Inasmuch as in mice melanoblasts must usually enter a hair follicle to produce any melanin at all, it is not surprising that the clonal history of the coat also contributes to the pigment patterns of allophenic animals. Indeed, the interaction between the independently derived melanoblast and hair follicle clones is yet another factor which increases the variability of allophenic phenotypes.

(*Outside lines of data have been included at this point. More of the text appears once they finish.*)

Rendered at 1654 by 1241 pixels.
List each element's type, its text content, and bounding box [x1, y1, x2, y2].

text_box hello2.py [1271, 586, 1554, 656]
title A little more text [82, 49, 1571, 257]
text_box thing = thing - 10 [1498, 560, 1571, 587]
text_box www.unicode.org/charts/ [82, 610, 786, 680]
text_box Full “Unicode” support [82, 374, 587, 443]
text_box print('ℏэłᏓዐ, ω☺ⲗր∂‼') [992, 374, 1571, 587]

As in the case of the allophenic pigment pattern the archetypal and modified developmental hair patterns can be discerned only when the two contributing strains differ with respect to a suitable genetic marker, in this case one which affects either the morphology of the hair, such as fuzzy ( fz/fz) and normal ( Fz/Fz), or by a melanocyte marker which acts via the hair follicle, such as agouti ( A/A) and nonagouti ( a/a). When such a marker is present the pattern produced, in its maximal or standard form, is similar to the melanoblast pattern in that it too is characterized by a number of transverse bands with frequent mid-dorsal and mid-ventral asymmetries on the left and right side. However these bands are noticeably narrower and much more numerous than the melanoblast bands. The left-right asymmetry again indicates that the bands on each side of the mid-dorsal line are independently derived and therefore must have originated before the fusion of the neural fold. Although it is difficult to accurately determine the number of bands (clonal-initiator cells) there are approximately 170, 85 on each side. The numbers of these bands on each side of the trunk correspond to the somite number (approximately 30 per side) and, assuming a similar situation for the tail, it is judged to be about 35 clones on each side. Eighteen pairs of bands occur in the head region ( Mintz, 1974). 2 As in the case of the melanoblast clones, these hair follicle clones also can vary in their proportions, positions, proliferative capacities, etc. and by so doing provide a continuous and almost unlimited number of phenotypes. 3
The interaction between melanoblast clones and hair follicle clones can be observed in allophenic mice produced from embryos known to bear both melanocyte and follicular cell markers, such as brown nonagouti ( b/b;a/a) and black agouti ( B/B;A/A), and in such animals it is found that each melanoblast clone physically overlaps about six hair follicle clones ( Mintz, 1969b). Consequently, in the standard pattern of a/a;b/b <--> A/A;B/B allophenics a b/b melanoblast clone includes about three brown pigmented hair clones ( aa) and about the same number which display the brown agouti ( A/A) pattern. These subdivisions of the melanoblast clone are known as "subclones" because they can be shown by graft tests to be reversible modifications ( Mintz and Silvers, 1970). Figure 7-4 illustrates the tremendous range of phenotypic variability which is realized in single allophenic animals as a result of the interaction between the independently originating melanoblast clonal and hair follicle clonal patters.